Home Sapiens: what's religion got to do with it?

When I was young, I believed everything I was taught about religion, God and the universe. I believed that my very life depended on it. I believed because the generations before me believed. 
They were wrong and if not wrong, then very, very misguided.
The irony is that I believe something different now and I could very well be proven wrong myself. Such is the nature of belief.



Nothing!
Nothing much, anyway.
Well, in truth, quite a bit.

Widespread belief in a system of religious ideals can lead to equally widespread human  destruction as much as it can to personal and spiritual growth. Wars fought in the name of God, Yahweh, Jehova and Allah are well-known and the resulting mass destruction of humans just as well known.

The God whom these adherents venerate is asked to intercede on their behalf for mutually impossible requests like please, Allah / God in Heaven, help us win this war,  or  Father, lead us not into temptation and  dear Yahweh, if I hold my arms out, please smite the Philistines (and it will be my fault of I get tired). Oh, and then there's this one, sent to Heaven by both sides: Dear Lord, bless this game of football and give us the strength to win.

Confusing, isn't it?

Then there's the propensity to ask adherents to do something in the present in the hope of future reward. If you make that reward enticing enough (despite the fact that no one can actually guarantee the future) enough people will take the emotional bait and, hey presto, you have prayer, pilgrimages, the Hadj, Lourdes, fatwahs, deathbed confessions, baptism, circumcision, food restrictions, cults, sin (which obviously needs forgiveness by a heavenly intermediary).

Every human being, to some degree or other, searches for the reasons underlying events, phenomena and experiences that they can't explain. This seems quite normal and natural.

One person wants an explanation of another's action so he/she can decide whether the relationship is worth continuing. A legal system wants an explanation of a perpetrator's action so it can be understood and punished accordingly. Newton wanted an explanation about why an apple fell downwards onto his head so he might avoid being hurt next time (Luckily, Newton found a rational explanation from nature).

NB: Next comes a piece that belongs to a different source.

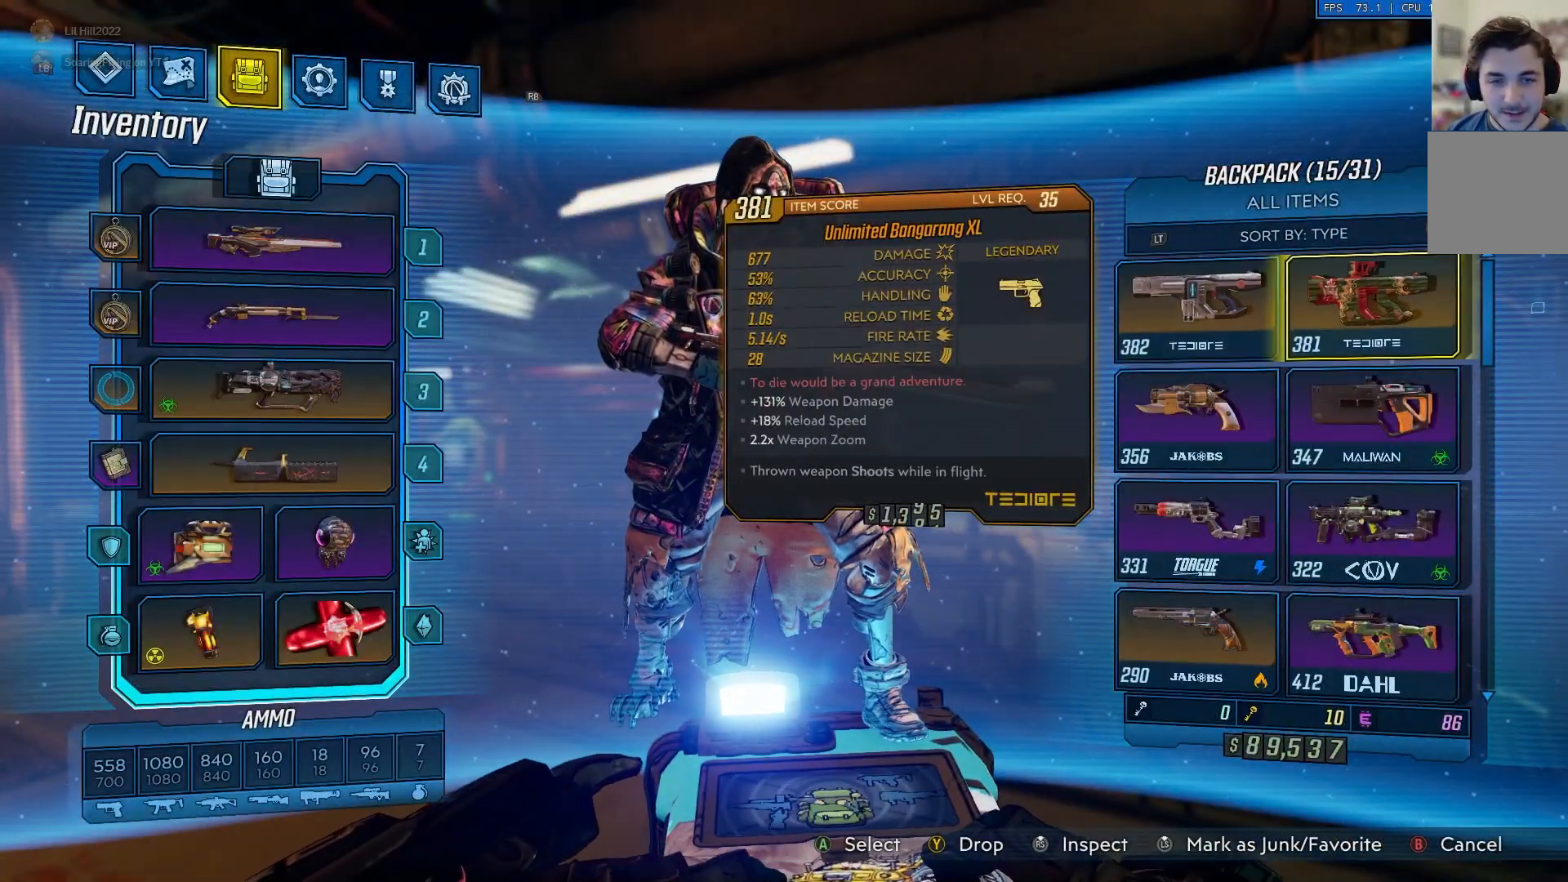
{"buttons": [], "left_stick": "center", "right_stick": "center", "events": [[133, "DPAD_LEFT", "down"], [267, "DPAD_LEFT", "up"]]}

The trouble with religious explanations lies in their tenuous hold on reality, on the present moment. Their tendency is to want to conflate the past, present and future into some sort of universal time-frame within which they can wield authority and control. If they could get a large number of people to believe that this is the case, again, hey presto, we have belief in martyrdom, the honour of dying in battle for God and country, the necessity of making at least one pilgrimage to Mecca, the universal saving act of Jesus' crucifixion, Original Sin, the hoped-for arrival of the Messiah, the Second Coming, control by the Universe of human lives, to name a few of them.

We are all entitled to our beliefs. We all have values by which we try to live, even if they are mostly unconscious and often not directly examined.

But it might be, as Harari suggests, that some of the long-held beliefs surrounding religions and ideologies may be under severe attack. He says: "... a huge gulf is opening up between the tenets of liberal humanism and the latest findings of the life sciences, a gulf we cannot ignore much longer." (p.263)  Could it be that what we value is simply a way of making sense of our world and not an immutable truth? Are good and evil simply a matter of perspective? Are all our actions biologically determined? Can emotions be simply explained as the interplay between hormones, enzymes and electro-chemical impulses across the synapses rather than the use of free-will or the impact of an "experience"?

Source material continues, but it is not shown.